1. Malignant lesions
2. Compressive symptoms from a large mass
3. Contraindications to medical therapy -- i.e. radioactive ablation treatment for graves disease in a young female who is pregnant / may become pregnant.

Thyroidectomy / hemithyroidectomy is one of my favorite procedures. I use a really cool instrument called a harmonic scalpel -- specifically the harmonic focus -- to remove the gland. Most patients go home in a day or two. The incision is usually hidden in a skin line on neck, and is almost invisable at six months.

Hope this helps. Give me a pm with specifics if you have a question and I'll try to help.

Dr. Broncenstein
12-24-2009, 09:04 AM
UPDATE: Went to Dr. today. He said it is 4.5 cm dominate nodule. He set me up for a ultrasound guided biopsy on 1-11-09. Guess he wont know if its cancerous till then. On the thyroid scan it showed it was working at 19%. I guess a thyroid is supposed to produce or work at a level of 10 to 35 percent? is that right? Anywhos, I will keep you all updated and thanks again.

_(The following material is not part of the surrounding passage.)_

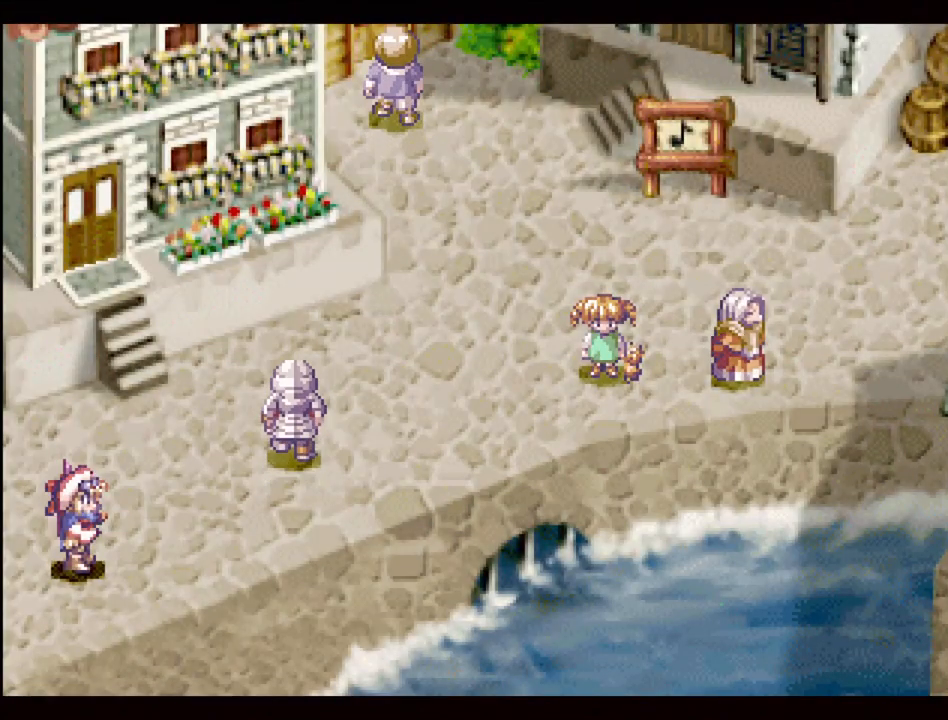
{"buttons": ["TRIANGLE"], "events": [[67, "DPAD_RIGHT", "down"], [83, "TRIANGLE", "down"], [350, "TRIANGLE", "up"], [367, "DPAD_RIGHT", "up"], [483, "TRIANGLE", "down"]]}
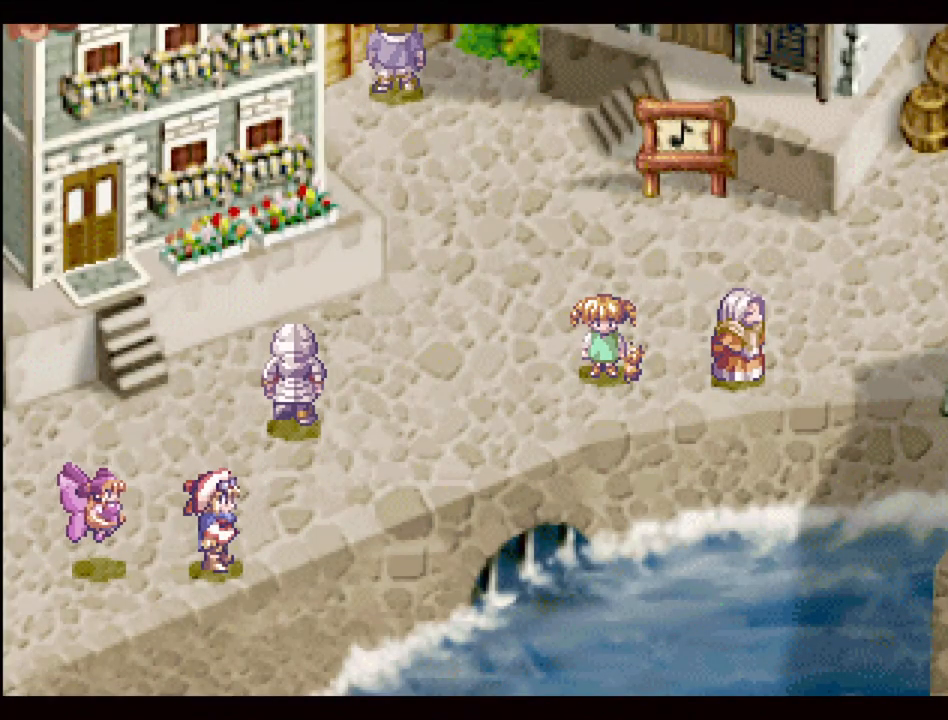
{"buttons": ["DPAD_UP", "DPAD_RIGHT"], "events": [[17, "DPAD_RIGHT", "down"], [100, "TRIANGLE", "up"], [150, "DPAD_UP", "down"], [217, "TRIANGLE", "down"], [317, "TRIANGLE", "up"], [400, "TRIANGLE", "down"], [483, "TRIANGLE", "up"]]}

Sounds like he's got you on the right track. Good luck.

BABronco
12-24-2009, 12:54 PM
Don't have any advice but I'd like to say good luck.

Ramathorn
12-25-2009, 05:06 AM
The reassuring thing was that he said if he HAD to have cancer and was given a choice of what kind, he would choose thryoid cancer because it has a 97% cure rate. Good news.

Pick Six
12-25-2009, 07:47 AM
The reassuring thing was that he said if he HAD to have cancer and was given a choice of what kind, he would choose thryoid cancer because it has a 97% cure rate. Good news.

Absolutely. Thyroid cancer is very easy to lick, compared to other forms...

Ramathorn
01-11-2010, 04:03 PM
UPDATE:: I am stoked!! I just came back from hospital. Was suppose to have ultrasound biopsy done today. Got there and I told the xray lady that I think it has gone down in size. She did her ultrasound on it and agreed. She went and told Dr. Hensley (he does the biopsy) and he said he needed to consult with the specialist (Dr. Randolph, who send me for the biopsy) to see if we should continue with biopsy or not.

Then Dr. hensley came in and said Dr. Randolph said not to do the biopsy since it went down from 4.5 cm to 3.6 cm and the ultrasound shows it is mostly flui d. I just have to go back and see dr. randolph in a month for a check up. I AM SO RELEIVED!!
Thanks everyone for the well wishes.